Posted by Amazed, a resident of another community, on Jun 12, 2012 at 7:15 pm
Actually, any Public Official can vote NO for a budget they do not agree with. Were that not the case why hold elections? The existence of an agreement should not, AND MUST NOT, hold prevent anyone from stating their opinion and withholding their vote if they believe it it wrong to join the majority. I hope you understand that I only criticize you because to some degree you are the FACE of the problem. The truth is we are all the problem. You expressed the will of the people. Unfortunately, the People joined in the euphoria of the "bubble". In the back of my mind I knew what we engaging in could not last, I would bet you did too, as did most of the people reading this. It is no good now to say the consequences of our actions should be wrought upon any but us. Certainly it should not be brought upon the heads of those that were the subject of our grandiose largesse. We made these contracts,we have to live by them. That does not mean we do not change things going forward...In that regard I absolutely agree with you...But peeing and moaning about CalPers is a waste of time....We change this at the local level....and we have. JMHO
Posted by POGO, a resident of the Woodside: other neighborhood, on Jun 12, 2012 at 10:22 pm
Using Amazed's logic, any elected official who voted against a certain measure or tax would never be able to vote to approve a budget. When you vote to approve a budget, it doesn't mean you support every single line item.

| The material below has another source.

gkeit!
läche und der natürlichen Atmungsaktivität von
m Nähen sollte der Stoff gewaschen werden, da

The absence of Amazed's logic is what is truly "amazing." It would fit in perfectly in Sacramento.
Posted by Amazed, a resident of another community, on Jun 13, 2012 at 6:29 pm
So as I understand POGO's comment, a Public Official who now decries a pension system that he approved to fund, should have done so in order to maintain the status quo.
This may come as a surprise to you, but exactly how do you think California got into this mess in the first place. Unions can ASK for the moon, but it was Public Officials who GAVE..
Furthermore, nothing I wrote suggests that "any elected official who voted against a certain measure or tax would never be able to vote to approve a budget." Those are your words. Lets remember we are not talking here about the purchase of a new copier, or some other innocuous item, we are talking about pension payments of more than 30 percent of salary for a 2008/09 budget. A time when we were all aware of the massive problems with with CalPers returns and the stock market in general.
What I do believe is that having helped create the problem, it is somewhat incongruous to now complain about the effects of your actions.
Finally, given your apparent belief that if a problem exists, it should be continued simply because it exists would make you a far better candidate for Sacramento than I. I am sure they would welcome you with open arms.
Posted by POGO, a resident of the Woodside: other neighborhood, on Jun 13, 2012 at 8:38 pm
Actually, this is what you said about Mr. Carpenter - who did not approve the higher pensions - but subsequently did approve budgets that included higher pension costs.
"The existence of an agreement should not, AND MUST NOT, hold prevent anyone from stating their opinion and WITHHOLDING THEIR VOTE [EMPHASIS ADDED]."
From your comment, I can only conclude that an elected official should WITHHOLD THEIR VOTE if the budget includes any item they disagree with. You say I'm putting words in your mouth. I say, I'm repeating your own word verbatim.
Again, using your logic, no elected official - local, state, federal - could ever approve a budget if it included a single item they disagreed with. The way our system works, once legislation is passed, it becomes law... and then all of us have to deal with it. We don't throw tantrums and hold our breath if we don't get our way.